Is this statement false as it stands?

Answer 1

The answer depends on your set theory.

If your set theory includes the Axiom of (Countable) Choice, then you can proceed as follows:

1. For each $n\in\mathbb{N}$, select a bijection $f_n\colon X_n\to\mathbb{N}$. (This step requires the Axiom of Countable Choice);
2. Select a bijection $g\colon\mathbb{N}\times\mathbb{N}\to\mathbb{N}$; there are several explicit examples of this. For example, the Cantor pairing function $g(p,q) = \frac{(p+q)(p+q+1)}{2}+q$.
3. Define $f\colon \bigcup\limits_{n\in\mathbb{N}}(X_n\times\{n\})\to \mathbb{N}$ by mapping $(x,n)$ to $g(f_n(x),n)$.

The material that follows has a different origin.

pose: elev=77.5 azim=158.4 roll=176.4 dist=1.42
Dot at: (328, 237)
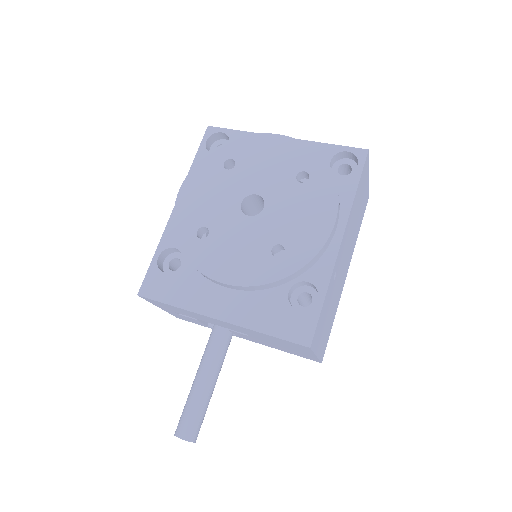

This defines a bijection between the disjoint union of the $X_n$ onto $\mathbb{N}$. To get a bijection in the case where the $X_n$ are not disjoint, note that $\bigcup\limits_{n\in\mathbb{N}} X_n$ embeds into the disjoint union (map $x$ in the union to $(x,m)$ where $m$ is the smallest $n\in\mathbb{N}$ such that $x\in X_n$), which is bijectable to $\mathbb{N}$; then use the Cantor-Bernstein Theorem applied to this embedding and to embedding that maps $\mathbb{N}$ to $X_1$ into the union to get a bijection.

However, if your set theory does not include the Axiom of Choice, then the answer may be that the union need not be bijectable with $\mathbb{N}$. In particular, it is consistent with ZF that the real numbers are a countable union of countable sets, and of course the real numbers are not bijectable with $\mathbb{N}$.